I am sure that any manufacter's product will come with a minimum recommendation for distance the bottom of the appliance must be above the cooktop. On top of that, almost all cities have a minimum in their building code. So you do need to check all of this out before you buy.
Then, all of the over-the-stove microwaves that I recall seeing also included venting for the cooktop. Most of them just "filter" the air and kick it back into the kitchen. There are some that can be vented to the outside. In either case, the vents don't do a really good job. But if you never cook anything on top of the stove, it won't matter. Listen to those who own them. Sounds like they're not very happy with them.
The microwave-convection option is a good one *IF* your standard oven is not convection. If it is, don't bother.
Ask yourself what kinds of things you expect to use your new microwave for. If you have a large family and plan to nuke things like trays of frozen lasagna, then you need a full power/full size microwave. But if you plan on using it for "normal" things like reheating coffee, nuking popcorn, and melting chocolate, you will do just fine with a smaller oven that has a smaller countertop "footprint." WalMart has some for way under a hundred bucks that do a great job.

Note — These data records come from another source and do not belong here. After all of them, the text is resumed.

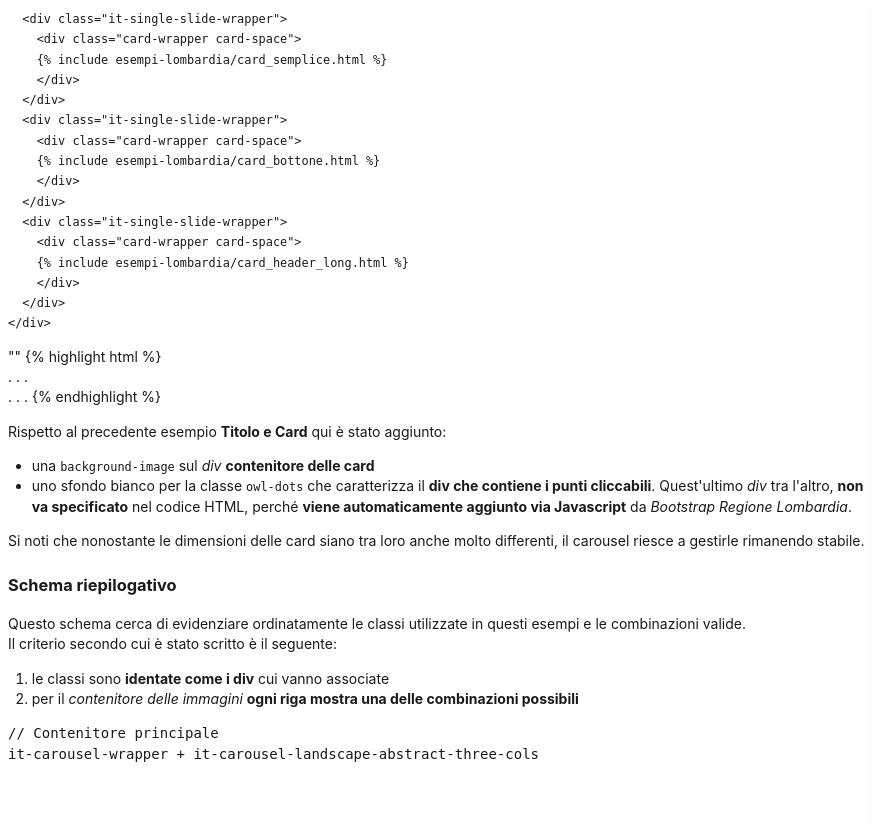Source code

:       <div class="it-single-slide-wrapper">
        <div class="card-wrapper card-space">
        {% include esempi-lombardia/card_semplice.html %}
        </div>
      </div>
      <div class="it-single-slide-wrapper">
        <div class="card-wrapper card-space">
        {% include esempi-lombardia/card_bottone.html %}
        </div>
      </div>
      <div class="it-single-slide-wrapper">
        <div class="card-wrapper card-space">
        {% include esempi-lombardia/card_header_long.html %}
        </div>
      </div>
    </div>
  </div>""
</div>
{% highlight html %}
<style>
.owl-dots {
  background-color: #fff;
}
</style>
<div class="it-carousel-wrapper it-carousel-landscape-abstract-three-cols">
 . . .
 <div class="it-carousel-all owl-carousel it-card-bg"
     style='background-image: url("{{ site.baseurl }}/dist/assets/img/bike-sharing.jpg");
            background-size: cover;'>
 . . .              
{% endhighlight %}

Rispetto al precedente esempio **Titolo e Card** qui è stato aggiunto:
- una `background-image` sul *div* **contenitore delle card**
- uno sfondo bianco per la classe `owl-dots` che caratterizza il **div che contiene i punti cliccabili**.
Quest'ultimo *div* tra l'altro, **non va specificato** nel codice HTML, perché **viene automaticamente aggiunto via Javascript** da *Bootstrap Regione Lombardia*.

Si noti che nonostante le dimensioni delle card siano tra loro anche molto differenti, il carousel riesce a gestirle rimanendo stabile.


### Schema riepilogativo
Questo schema cerca di evidenziare ordinatamente le classi utilizzate in questi esempi e le combinazioni valide.  
Il criterio secondo cui è stato scritto è il seguente:
1. le classi sono **identate come i div** cui vanno associate
2. per il *contenitore delle immagini* **ogni riga mostra una delle combinazioni possibili**

<pre>
// Contenitore principale
it-carousel-wrapper + it-carousel-landscape-abstract-three-cols
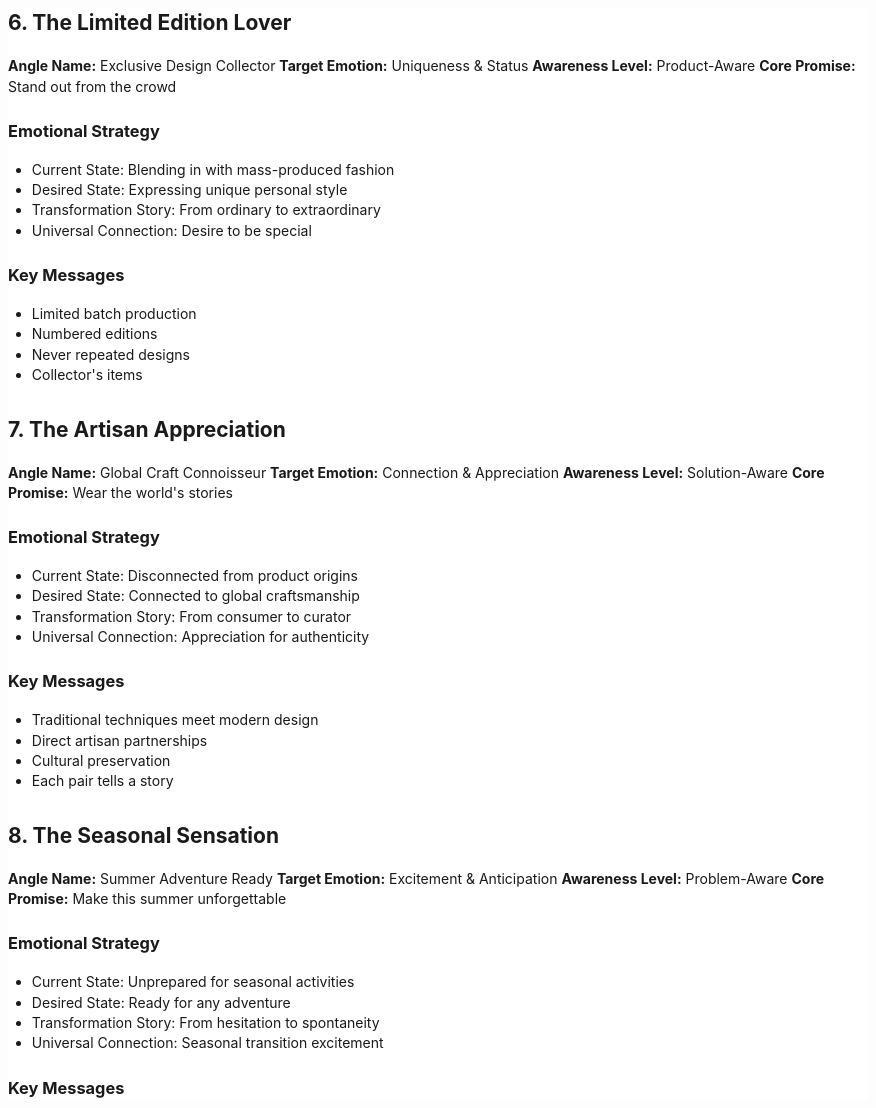 ## **6\. The Limited Edition Lover**

**Angle Name:** Exclusive Design Collector **Target Emotion:** Uniqueness & Status **Awareness Level:** Product-Aware **Core Promise:** Stand out from the crowd

### **Emotional Strategy**

* Current State: Blending in with mass-produced fashion  
* Desired State: Expressing unique personal style  
* Transformation Story: From ordinary to extraordinary  
* Universal Connection: Desire to be special

### **Key Messages**

* Limited batch production  
* Numbered editions  
* Never repeated designs  
* Collector's items

## **7\. The Artisan Appreciation**

**Angle Name:** Global Craft Connoisseur **Target Emotion:** Connection & Appreciation **Awareness Level:** Solution-Aware **Core Promise:** Wear the world's stories

### **Emotional Strategy**

* Current State: Disconnected from product origins  
* Desired State: Connected to global craftsmanship  
* Transformation Story: From consumer to curator  
* Universal Connection: Appreciation for authenticity

### **Key Messages**

* Traditional techniques meet modern design  
* Direct artisan partnerships  
* Cultural preservation  
* Each pair tells a story

## **8\. The Seasonal Sensation**

**Angle Name:** Summer Adventure Ready **Target Emotion:** Excitement & Anticipation **Awareness Level:** Problem-Aware **Core Promise:** Make this summer unforgettable

### **Emotional Strategy**

* Current State: Unprepared for seasonal activities  
* Desired State: Ready for any adventure  
* Transformation Story: From hesitation to spontaneity  
* Universal Connection: Seasonal transition excitement

### **Key Messages**
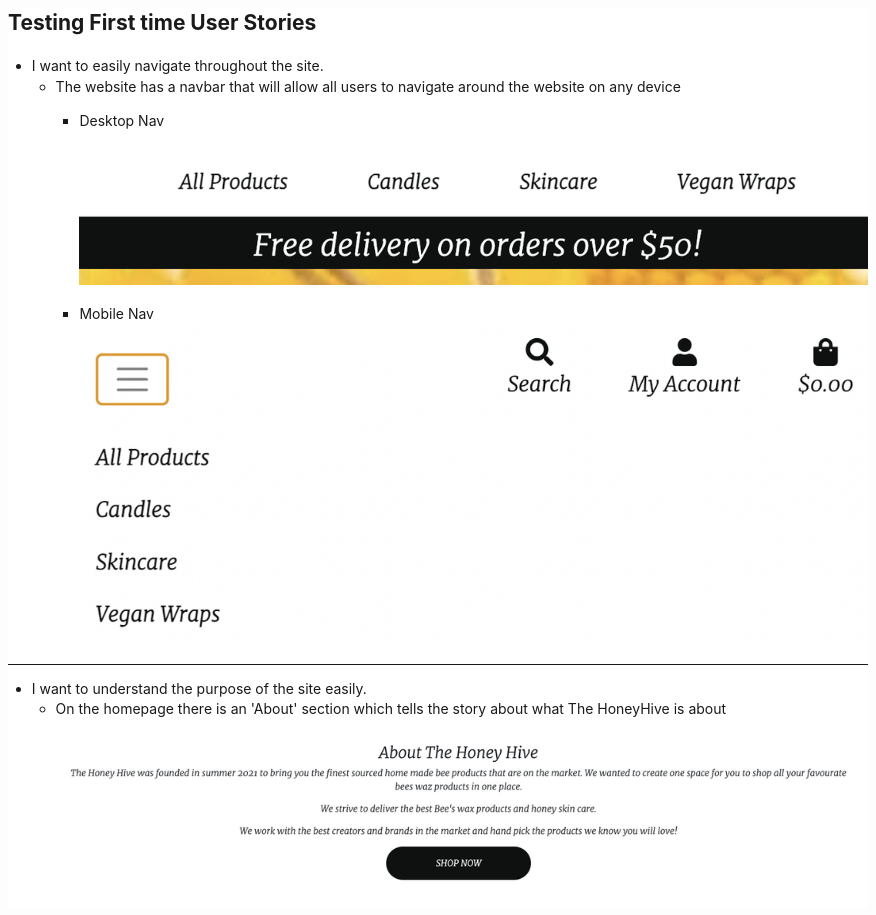 ## **Testing First time User Stories**
 
  * I want to easily navigate throughout the site.
    * The website has a navbar that will allow all users to navigate around the website on any device 
        * Desktop Nav
        ![](readme/assets/testing-images/nav.png)

        * Mobile Nav
        ![](readme/assets/testing-images/nav-mobile.png)

---------------------------------------------------------------------------------------------------------------------------
 * I want to understand the purpose of the site easily.
    * On the homepage there is an 'About' section which tells the story about what The HoneyHive is about 
    ![](readme/assets/testing-images/about.png)
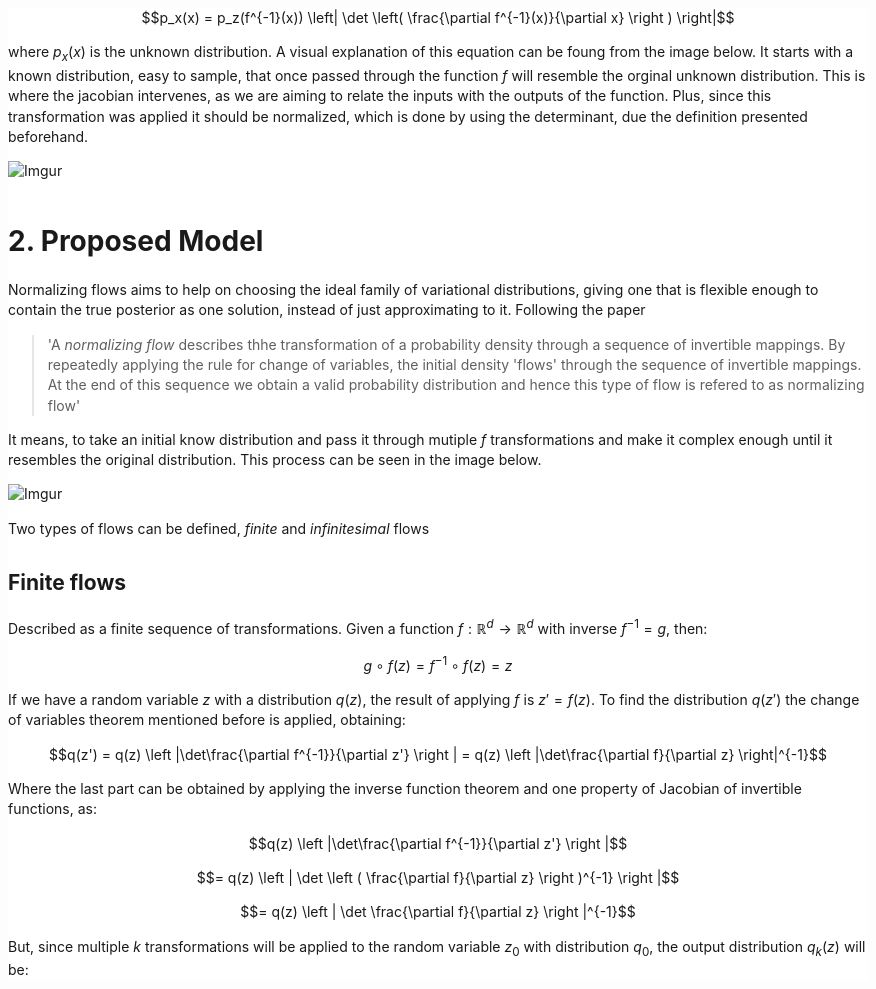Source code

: $$p_x(x) = p_z(f^{-1}(x)) \left| \det \left( \frac{\partial f^{-1}(x)}{\partial x} \right ) \right|$$

where $p_x(x)$ is the unknown distribution. A visual explanation of this equation can be foung from the image below. It starts with a known distribution, easy to sample, that once passed through the function $f$ will resemble the orginal unknown distribution. This is where the jacobian intervenes, as we are aiming to relate the inputs with the outputs of the function. Plus, since this transformation was applied it should be normalized, which is done by using the determinant, due the definition presented beforehand. 

![Imgur](https://i.imgur.com/t5ZFi7c.png)

# 2. Proposed Model 

Normalizing flows aims to help on choosing the ideal family of variational distributions, giving one that is flexible enough to contain the true posterior as one solution, instead of just approximating to it. Following the paper 

> 'A *normalizing flow* describes thhe transformation of a probability density through a sequence of invertible mappings. By repeatedly applying the rule for change of variables, the initial density 'flows' through the sequence of invertible mappings. At the end of this sequence we obtain a valid probability distribution and hence this type of flow is refered to as normalizing flow'

It means, to take an initial know distribution and pass it through mutiple $f$ transformations and make it complex enough until it resembles the original distribution. This process can be seen in the image below. 

![Imgur](https://i.imgur.com/sBIhmqO.png)

Two types of flows can be defined, *finite* and *infinitesimal* flows

## Finite flows 

Described as a finite sequence of transformations. Given a function $f: \mathbb{R}^d \rightarrow \mathbb{R}^d$ with inverse $f^{-1}=g$, then: 

$$g \circ f(z) = f^{-1} \circ f(z) = z$$

If we have a random variable $z$ with a distribution $q(z)$, the result of applying $f$ is $z'=f(z)$. To find the distribution $q(z')$ the change of variables theorem mentioned before is applied, obtaining: 

$$q(z') = q(z) \left |\det\frac{\partial f^{-1}}{\partial z'} \right | = q(z) \left |\det\frac{\partial f}{\partial z} \right|^{-1}$$

Where the last part can be obtained by applying the inverse function theorem and one property of Jacobian of invertible functions, as: 

$$q(z) \left |\det\frac{\partial f^{-1}}{\partial z'} \right |$$ 

$$= q(z) \left | \det \left ( \frac{\partial f}{\partial z} \right )^{-1} \right |$$

$$= q(z) \left | \det \frac{\partial f}{\partial z} \right |^{-1}$$

But, since multiple *k* transformations will be applied to the random variable $z_0$ with distribution $q_0$, the output distribution $q_k(z)$ will be: 
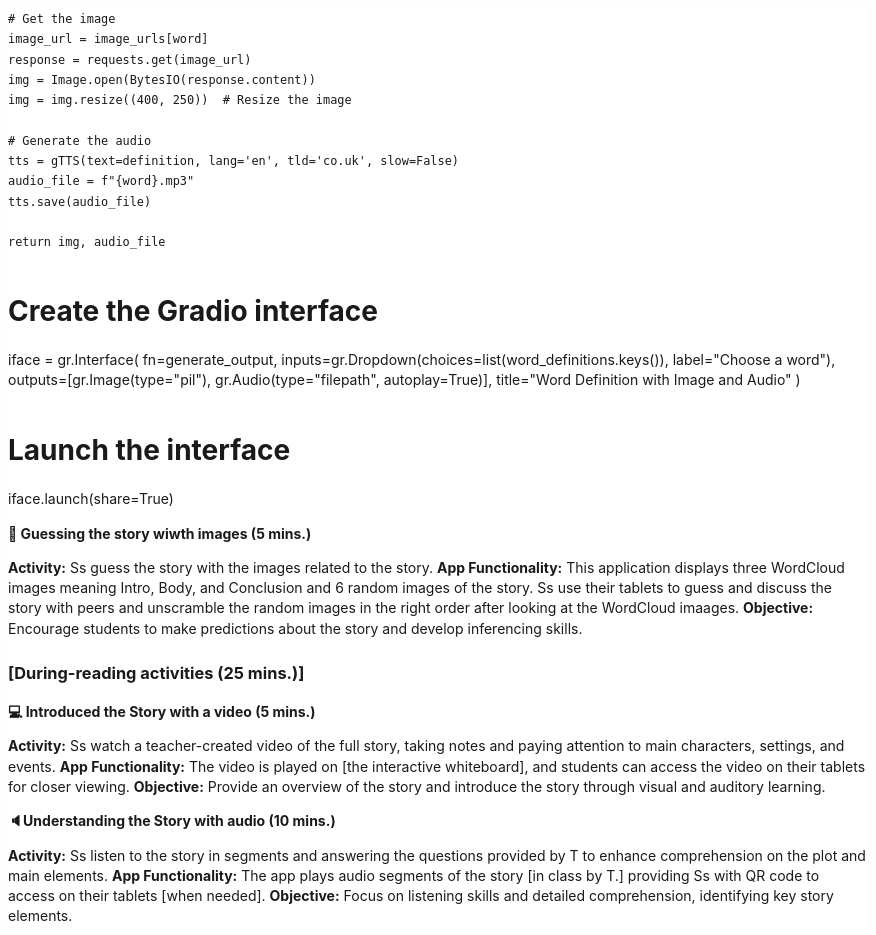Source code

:     # Get the image
    image_url = image_urls[word]
    response = requests.get(image_url)
    img = Image.open(BytesIO(response.content))
    img = img.resize((400, 250))  # Resize the image
    
    # Generate the audio
    tts = gTTS(text=definition, lang='en', tld='co.uk', slow=False)
    audio_file = f"{word}.mp3"
    tts.save(audio_file)
    
    return img, audio_file

# Create the Gradio interface
iface = gr.Interface(
    fn=generate_output,
    inputs=gr.Dropdown(choices=list(word_definitions.keys()), label="Choose a word"),
    outputs=[gr.Image(type="pil"), gr.Audio(type="filepath", autoplay=True)],
    title="Word Definition with Image and Audio"
)

# Launch the interface
iface.launch(share=True)




**🎰 Guessing the story wiwth images (5 mins.)**

**Activity:** Ss guess the story with the images related to the story. 
**App Functionality:** This application displays three WordCloud images meaning Intro, Body, and Conclusion and 6 random images of the story. Ss use their tablets to guess and discuss the story with peers and unscramble the random images in the right order after looking at the WordCloud imaages.
**Objective:** Encourage students to make predictions about the story and develop inferencing skills.



### [During-reading activities (25 mins.)]
**💻 Introduced the Story with a video (5 mins.)** 

**Activity:** Ss watch a teacher-created video of the full story, taking notes and paying attention to main characters, settings, and events.
**App Functionality:** The video is played on [the interactive whiteboard], and students can access the video on their tablets for closer viewing.
**Objective:** Provide an overview of the story and introduce the story through visual and auditory learning.

**🔈Understanding the Story with audio (10 mins.)**

**Activity:** Ss listen to the story in segments and answering the questions provided by T to enhance comprehension on the plot and main elements.
**App Functionality:** The app plays audio segments of the story [in class by T.] providing Ss with QR code to access on their tablets [when needed].
**Objective:** Focus on listening skills and detailed comprehension, identifying key story elements.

Finally, make sure it has a rotating tray in the bottom. I think there are still a few that don't have this feature, and having to turn a dish manually is a drag.
Good luck, and may you be happy with your choice for years to come!
I don't think I've had that request -- have considered a single door that lifts up, as a pair of normally opening doors might present some obstacles. Many of the folks that go with tambour doors or other "appliance garages" tell me that idea was better than the execution. It can make access to large/heavy appliance even more awkward and for light appliances they regret "planting" them on valuable counterspace. Of course some folks still love 'em too.
There are some "drawer style" microwaves that seem like they'd be easy to disguise, though I have not done that yet.
Good luck and let us know how your project turns out.